화학공학소재연구정보센터
Journal of Materials Science, Vol.29, No.14, 3665-3672, 1994
The Effect of Grain-Boundary Devitrification on the Wear of Glass-Bonded Alumina Ceramics
The steady-state wear behaviour of a 94 wt % alumina was investigated in the as-fired condition and after a post-sintering heat treatment. The post-sintering heat treatment yielded devitrification of the 6 wt % calcia-magnesia-alumino-silicate (CaO . MgO . Al2O3 . SiO2) glass grain-boundary phase. In addition, the effect of surface finishing on the wear behaviour of as-fired and heat-treated samples was studied. Steady-state wear rates were determined using a single-pin-on-disc tribometer. The results indicated that heat treated, unfinished-samples exhibit a higher steady-state wear rate than as-fired, unfinished samples.
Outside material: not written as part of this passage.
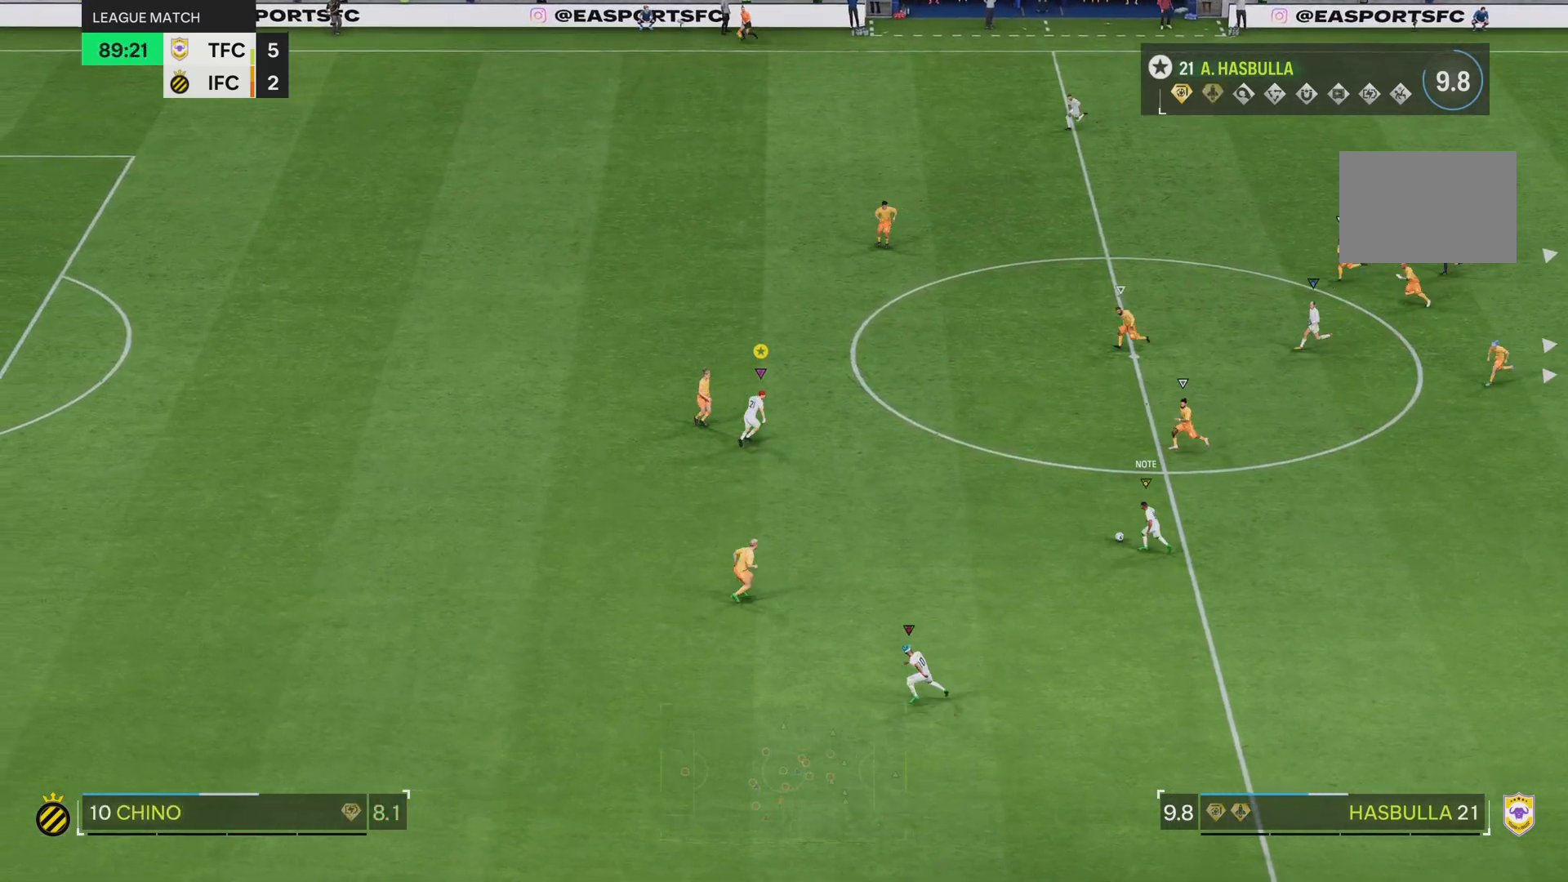
{"buttons": ["R2"], "left_stick": "up-left", "right_stick": "center", "events": [[300, "left_stick", "up-left"]]}
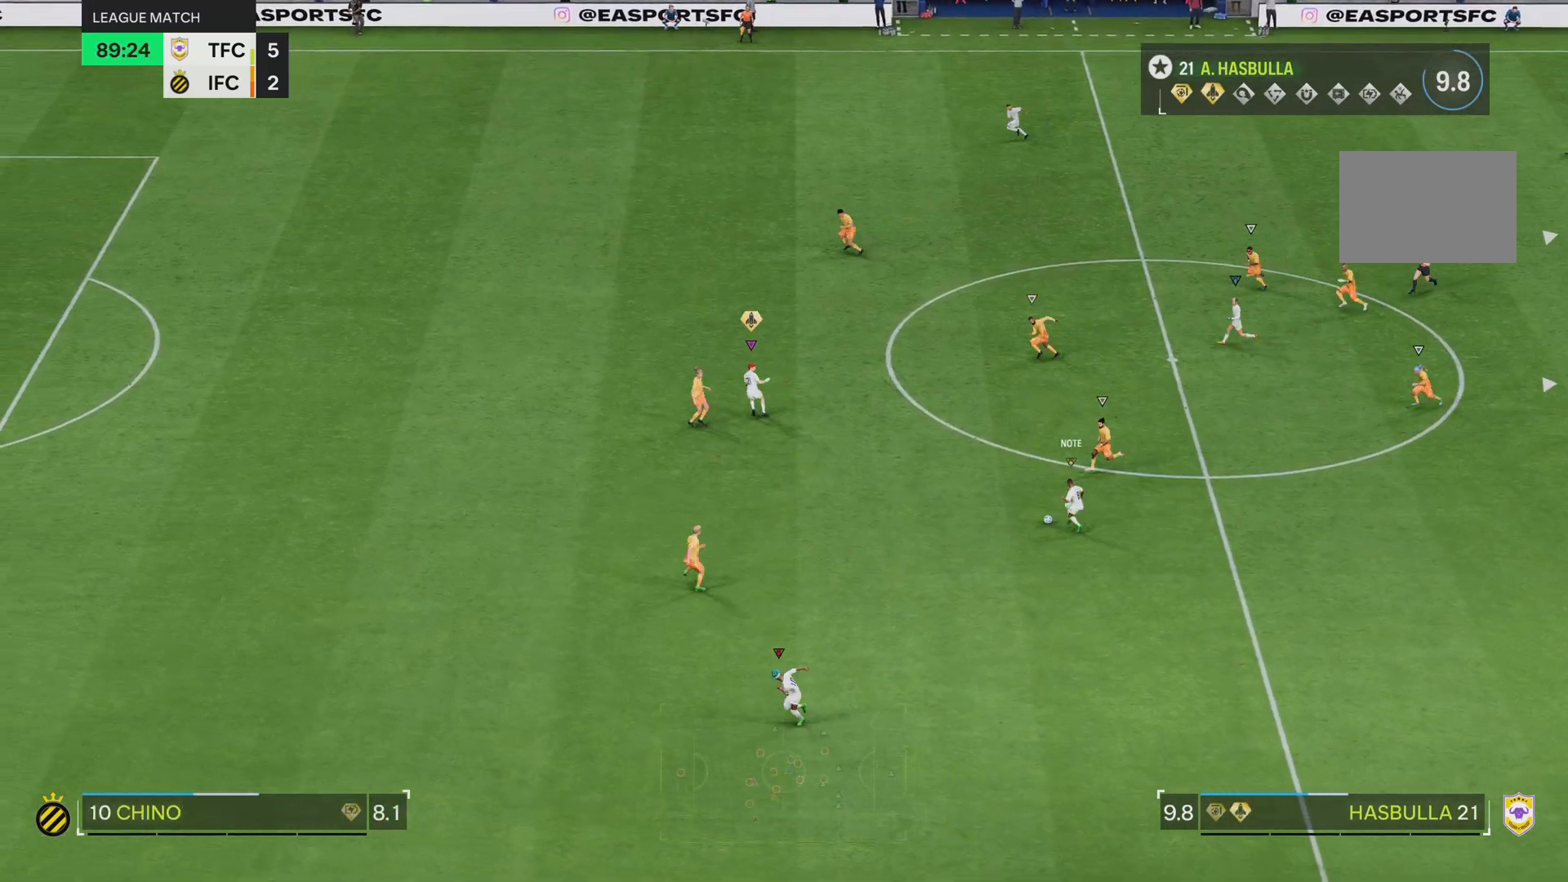
{"buttons": ["R2"], "left_stick": "up-left", "right_stick": "center", "events": []}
The differences observed may arise in response to one or more of the following mechanisms : (i) creation of intergranular thermoelastic stresses due to thermal-expansion mismatch among intergranular species, (ii) elimination of the lubricative glass phase in devitrified specimens, and (iii) elimination of the advantageous effects of viscoplastic deformation of the intergranular glassy phase on stress relaxation. Surface finishing further increased the steady-state wear rate of the heat-treated samples only, and it correlated with an increase in subsurface microcracking and grain pull-out. A lubricative glass film was found to persist on all sample wear tracks, suggesting that the differences in wear behaviour are dominated by intergranular fracture and grain pull-out.